本稿は、「自らの半生を見つめ直し、それを書き記すことによって俯瞰して、自らの不幸を乗り越える一助としたい」という一般のかたから寄せられた手記を、原文にできる限り忠実に再現しました。坂上幸子さん(千葉県・45才)の場合。
◆自死した母。第一発見者は15才の私。
伯父は獄死(獄中で死ぬこと)。祖父は客死(旅先で死ぬこと)。私が物心ついたときから耳にしてきた言葉だ。獄死したのは父の兄で、思想犯として捕えられていた刑務所で、30代で亡くなった。私が生まれるずっと前のことである。
客死したのは母の父で、スペイン旅行中に事故死した。外国で亡くなることをこう呼ぶことを、私は幼いころから知っていた。
そして、自死。私が15才の時に、精神的な病と診断されていた母が自宅でしたことである。発症してから3年。今なら統合失調症と呼ばれる病気だが、30年前のこと。治療法は手探りで、コロコロと言うことが変わる主治医に振り回されたまま終わった。
第一発見者は中学校から帰宅した私だった。外出先から父が帰ってくるまで、私は母に何をしたのか、ほとんど覚えていない。私は手に傷を負って大量の血を流していた。その傷の手当のために、病院に運ばれ、家に戻ると警察の取り調べを受けた。さっきまで母の骸が横たわっていた部屋で、あれこれ聞かれた。
ああ、そうか。第一発見者の私が母を殺したと疑われているのかと、話しかける警察官の顔をぼんやりと見ていた。
私はもともと感情というものが苦手だ。自分がどういう感情を抱いているのかが今ひとつわからない。だから、親しくなった人に何かの拍子で母や伯父の死について話すと、「本当のことなの?」と驚かれる。そんなこと言ったら、私の家はずっと、「本当のことなの?」の連続だ。
中小企業を経営していた父は2度、結婚している。

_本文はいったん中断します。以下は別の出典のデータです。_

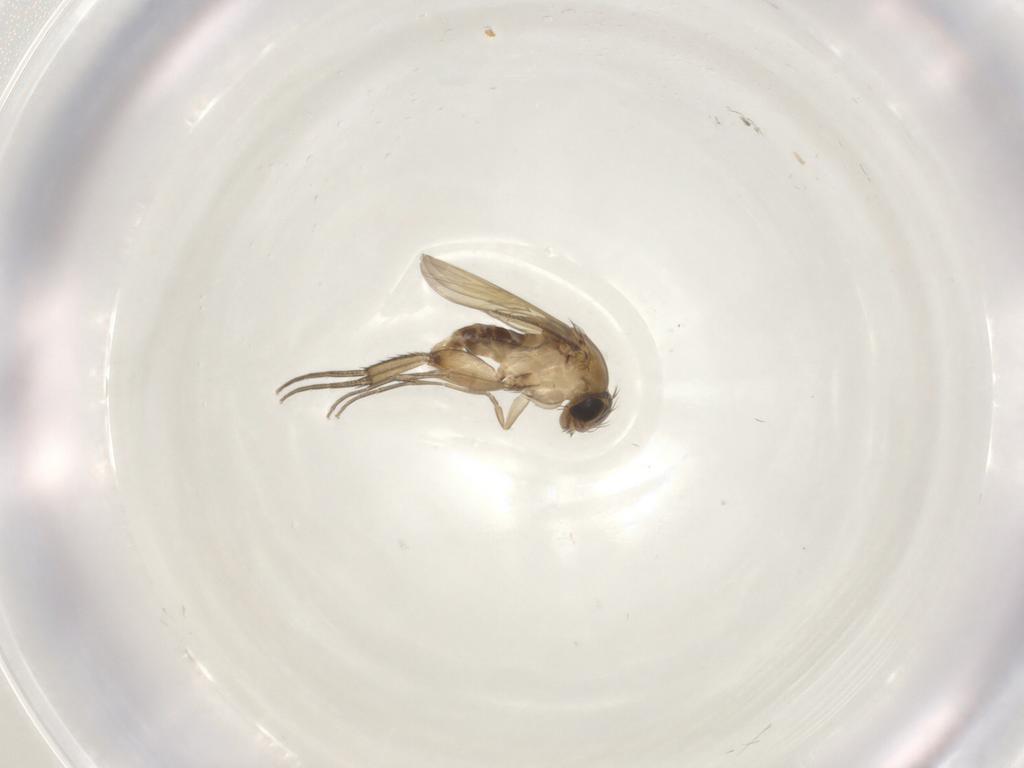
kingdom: Animalia
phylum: Arthropoda
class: Insecta
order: Diptera
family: Phoridae
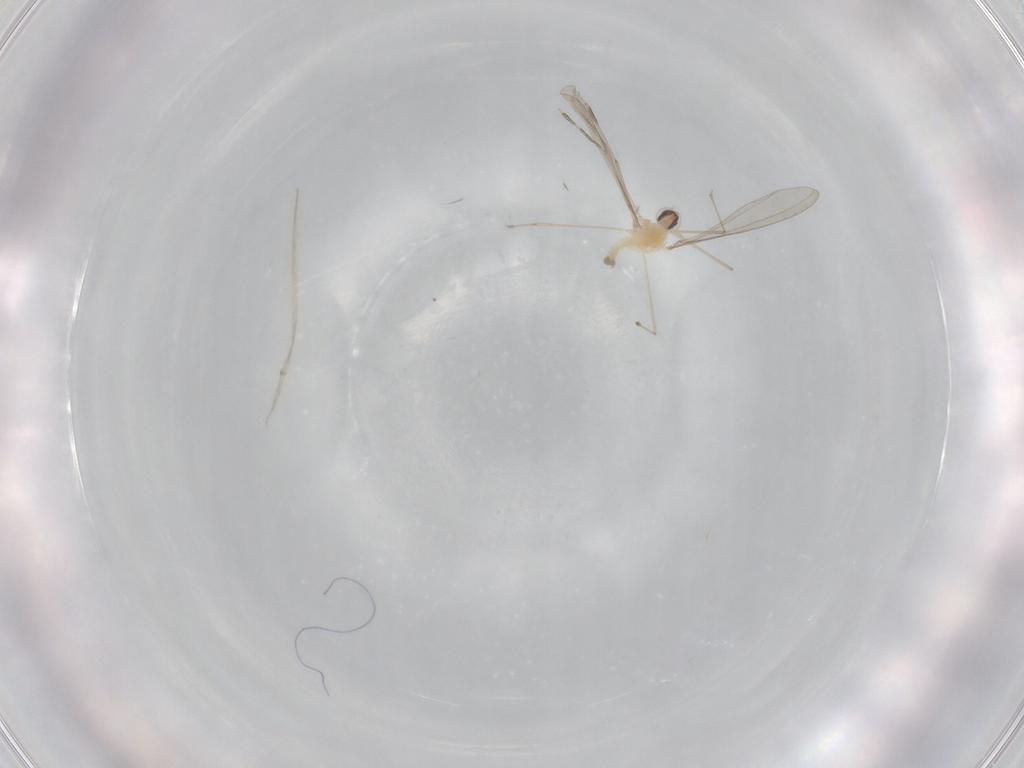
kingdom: Animalia
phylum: Arthropoda
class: Insecta
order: Diptera
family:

最初の妻M子さんとの間に生まれたのが15才年上の姉で、父から聞かされた元妻はモンスターのような女性だ。
「病弱なおれと2才の娘を捨てて、離婚宣言するなんて人間がすることか?」
これは父の言い分。父は腕利きの弁護士を雇い、裁判をして姉の親権を取り、裸同然で憎い妻を追い出したと、自慢げに話す。そこまでして引き取ったのに父は姉を虐待した。
家の中に父の怒声が響き、鈍い音がする。慌てて見に行くと、殴られて顔が腫れ上がった10代の後半の姉が叫び、父ともみ合っている光景を、幼い私はどれだけ見たことだろう。